Jesus “made his disciples get into a boat” (a midnight sail in the storm was his idea, not theirs) while he went off to pray. That’s strange, considering the gathering tempest.

But when Jesus “saw his disciples struggling” with the wind against them, “he came to them.” That’s what Jesus does. In the midst of the storm, he comes to us. Many of you can testify that when the sky is dark, when the storms of life are raging, Jesus comes to us and stands by us.

But this time through this beloved text, I received a jolt, noticing a detail in the story I had never before noted: “He intended to pass by them.”

What?

“Jesus, we’re going down for the third time! Come save us!” And Jesus, just out on the waves for a stroll, intending to go somewhere else important, interrupts his journey, stops, hears and responds.

Intended to pass them by? What’s that supposed to mean?

I couldn’t shake the question.

Can it be that Jesus has more important work than speaking to and rescuing his own followers? Do you mean that Jesus’ mission is greater and more expansive than our church in our time of need?

I was on my way to an unexpected sermon. I had intended to lead by offering the church rather conventional pastoral reassurance: Jesus comes to us in the storm.

Instead, smacked by verse 48, I had a different sort of leadership to offer.

Let’s be honest: sometimes the leadership pain that must be endured is personal. It’s easier for me to lead in the same way that worked for me in the last congregation than to refashion myself. I’m more comfortable leading in the ways in which I’m already equipped than exploring new patterns of leadership.

Internal maintenance is rewarded. Organizations do not want their leaders to undertake difficult work, because it causes them pain, even if that difficult work is necessary for the future of the organization.

Churches tend to reward pastors for doing what they want done and punish them for challenging their worldview. All systems favor self-protection and yearn for equilibrium, the church even more so.

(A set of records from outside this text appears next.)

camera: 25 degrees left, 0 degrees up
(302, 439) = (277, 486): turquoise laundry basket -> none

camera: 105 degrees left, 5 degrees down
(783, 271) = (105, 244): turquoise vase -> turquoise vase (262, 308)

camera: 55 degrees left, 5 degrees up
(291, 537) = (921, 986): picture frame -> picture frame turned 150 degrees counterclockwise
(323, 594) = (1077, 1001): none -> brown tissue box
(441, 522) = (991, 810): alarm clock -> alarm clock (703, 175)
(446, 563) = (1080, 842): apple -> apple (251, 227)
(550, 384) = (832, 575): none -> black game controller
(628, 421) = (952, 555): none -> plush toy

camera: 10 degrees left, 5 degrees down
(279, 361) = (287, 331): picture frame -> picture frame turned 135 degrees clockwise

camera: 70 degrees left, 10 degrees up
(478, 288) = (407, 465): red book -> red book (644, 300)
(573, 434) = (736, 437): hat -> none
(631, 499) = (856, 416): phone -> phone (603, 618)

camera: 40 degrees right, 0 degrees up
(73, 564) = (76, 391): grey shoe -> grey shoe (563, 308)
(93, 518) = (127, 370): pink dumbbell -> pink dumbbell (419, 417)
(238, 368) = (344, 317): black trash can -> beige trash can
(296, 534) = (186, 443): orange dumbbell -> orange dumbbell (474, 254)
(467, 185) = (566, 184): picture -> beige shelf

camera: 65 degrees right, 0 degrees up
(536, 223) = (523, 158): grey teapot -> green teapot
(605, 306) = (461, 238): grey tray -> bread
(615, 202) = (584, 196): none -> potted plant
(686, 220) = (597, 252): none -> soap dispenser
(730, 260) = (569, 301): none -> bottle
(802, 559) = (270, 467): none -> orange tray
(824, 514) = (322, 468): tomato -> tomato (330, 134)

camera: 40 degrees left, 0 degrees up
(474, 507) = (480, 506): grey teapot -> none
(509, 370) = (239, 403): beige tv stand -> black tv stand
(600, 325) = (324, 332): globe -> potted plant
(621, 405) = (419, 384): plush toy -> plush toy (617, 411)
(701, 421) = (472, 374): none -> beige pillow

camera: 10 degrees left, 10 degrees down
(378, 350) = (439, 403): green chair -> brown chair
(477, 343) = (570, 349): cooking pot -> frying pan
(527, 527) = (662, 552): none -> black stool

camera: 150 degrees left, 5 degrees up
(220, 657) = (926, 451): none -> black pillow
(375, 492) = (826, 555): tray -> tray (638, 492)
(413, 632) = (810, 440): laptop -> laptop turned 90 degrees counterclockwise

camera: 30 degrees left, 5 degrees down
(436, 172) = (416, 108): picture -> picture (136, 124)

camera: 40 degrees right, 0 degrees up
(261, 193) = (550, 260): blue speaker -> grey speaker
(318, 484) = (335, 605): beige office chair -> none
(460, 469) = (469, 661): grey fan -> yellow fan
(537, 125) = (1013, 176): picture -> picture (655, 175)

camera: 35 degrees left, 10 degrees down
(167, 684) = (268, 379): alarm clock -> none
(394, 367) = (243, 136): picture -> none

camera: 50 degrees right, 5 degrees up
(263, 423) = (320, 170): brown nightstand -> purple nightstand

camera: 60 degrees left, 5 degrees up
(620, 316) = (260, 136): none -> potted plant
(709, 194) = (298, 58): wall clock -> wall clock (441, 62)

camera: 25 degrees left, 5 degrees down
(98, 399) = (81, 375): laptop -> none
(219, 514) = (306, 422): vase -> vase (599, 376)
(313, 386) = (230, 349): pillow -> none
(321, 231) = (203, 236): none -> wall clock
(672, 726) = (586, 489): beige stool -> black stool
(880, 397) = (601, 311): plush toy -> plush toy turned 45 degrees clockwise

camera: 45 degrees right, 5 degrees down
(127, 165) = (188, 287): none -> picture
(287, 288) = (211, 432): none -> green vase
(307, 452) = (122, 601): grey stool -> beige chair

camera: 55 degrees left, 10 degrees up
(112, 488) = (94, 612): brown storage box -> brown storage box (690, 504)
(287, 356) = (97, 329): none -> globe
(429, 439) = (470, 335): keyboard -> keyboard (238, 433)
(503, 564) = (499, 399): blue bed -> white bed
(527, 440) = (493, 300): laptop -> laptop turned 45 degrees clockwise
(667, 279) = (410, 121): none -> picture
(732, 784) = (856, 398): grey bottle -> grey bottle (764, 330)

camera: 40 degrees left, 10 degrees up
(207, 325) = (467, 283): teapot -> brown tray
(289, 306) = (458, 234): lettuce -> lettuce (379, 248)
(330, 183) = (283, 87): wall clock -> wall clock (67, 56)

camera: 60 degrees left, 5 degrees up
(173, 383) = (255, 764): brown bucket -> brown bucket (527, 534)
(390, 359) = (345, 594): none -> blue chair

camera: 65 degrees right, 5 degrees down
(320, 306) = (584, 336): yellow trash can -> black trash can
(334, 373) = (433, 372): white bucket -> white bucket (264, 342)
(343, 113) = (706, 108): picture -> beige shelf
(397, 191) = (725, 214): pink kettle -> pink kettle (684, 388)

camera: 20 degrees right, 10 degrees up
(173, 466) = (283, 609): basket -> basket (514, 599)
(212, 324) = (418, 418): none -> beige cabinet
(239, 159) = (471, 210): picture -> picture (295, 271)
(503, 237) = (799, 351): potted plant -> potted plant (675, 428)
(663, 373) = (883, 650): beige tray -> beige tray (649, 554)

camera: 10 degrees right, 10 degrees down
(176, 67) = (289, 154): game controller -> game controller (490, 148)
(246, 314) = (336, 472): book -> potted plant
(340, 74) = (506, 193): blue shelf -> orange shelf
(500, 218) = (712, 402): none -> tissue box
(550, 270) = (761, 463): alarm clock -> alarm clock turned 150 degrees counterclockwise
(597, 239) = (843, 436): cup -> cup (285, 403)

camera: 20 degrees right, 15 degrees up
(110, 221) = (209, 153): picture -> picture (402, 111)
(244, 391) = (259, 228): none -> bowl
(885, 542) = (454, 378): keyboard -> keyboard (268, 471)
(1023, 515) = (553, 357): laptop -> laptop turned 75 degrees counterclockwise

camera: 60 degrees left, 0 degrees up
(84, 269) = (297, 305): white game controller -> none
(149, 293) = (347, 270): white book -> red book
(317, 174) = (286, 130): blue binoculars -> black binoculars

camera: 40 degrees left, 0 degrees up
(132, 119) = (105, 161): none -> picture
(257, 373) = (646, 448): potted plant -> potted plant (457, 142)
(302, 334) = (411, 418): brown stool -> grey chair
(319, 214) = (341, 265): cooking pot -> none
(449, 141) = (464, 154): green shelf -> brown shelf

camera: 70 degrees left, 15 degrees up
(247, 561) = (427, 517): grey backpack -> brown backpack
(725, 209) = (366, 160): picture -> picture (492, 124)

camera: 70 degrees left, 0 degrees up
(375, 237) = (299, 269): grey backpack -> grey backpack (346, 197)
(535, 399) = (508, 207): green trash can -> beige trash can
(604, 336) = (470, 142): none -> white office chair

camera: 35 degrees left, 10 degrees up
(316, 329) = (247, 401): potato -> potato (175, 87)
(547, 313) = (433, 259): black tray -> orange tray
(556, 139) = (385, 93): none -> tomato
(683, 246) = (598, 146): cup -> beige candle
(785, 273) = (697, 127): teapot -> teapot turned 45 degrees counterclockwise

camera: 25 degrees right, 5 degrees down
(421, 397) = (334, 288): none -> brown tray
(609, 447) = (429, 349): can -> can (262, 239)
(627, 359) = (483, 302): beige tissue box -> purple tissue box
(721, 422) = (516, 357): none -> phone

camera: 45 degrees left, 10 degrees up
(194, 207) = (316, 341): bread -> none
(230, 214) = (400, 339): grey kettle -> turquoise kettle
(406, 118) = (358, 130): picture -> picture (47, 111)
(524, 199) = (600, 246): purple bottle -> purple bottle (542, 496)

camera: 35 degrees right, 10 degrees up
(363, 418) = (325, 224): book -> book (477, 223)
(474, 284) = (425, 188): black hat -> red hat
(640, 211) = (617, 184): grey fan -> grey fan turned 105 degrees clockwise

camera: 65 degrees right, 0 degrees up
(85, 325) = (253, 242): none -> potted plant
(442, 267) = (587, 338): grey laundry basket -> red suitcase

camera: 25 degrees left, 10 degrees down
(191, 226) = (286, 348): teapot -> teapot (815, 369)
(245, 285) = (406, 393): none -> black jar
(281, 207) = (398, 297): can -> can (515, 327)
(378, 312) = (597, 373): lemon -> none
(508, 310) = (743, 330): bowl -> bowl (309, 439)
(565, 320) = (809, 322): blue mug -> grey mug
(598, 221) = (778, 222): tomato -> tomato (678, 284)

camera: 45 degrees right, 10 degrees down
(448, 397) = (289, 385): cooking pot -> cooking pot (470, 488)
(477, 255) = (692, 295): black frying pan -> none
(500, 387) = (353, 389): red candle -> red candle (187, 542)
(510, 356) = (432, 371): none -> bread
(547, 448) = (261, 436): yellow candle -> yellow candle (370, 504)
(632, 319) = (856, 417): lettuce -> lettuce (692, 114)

Yet whether they listen or refuse to listen (Ezekiel 2:5), acceptance of the message by the listeners -- confirmation of the listeners as they are -- has never been the supreme test of Christian communication.

The preacher’s willingness to challenge, confront, cajole, to be misunderstood or even rejected in bringing the gospel to speech, can be a valuable asset in the preacher’s vocation to lead God’s people from where they are to where God wants them to be.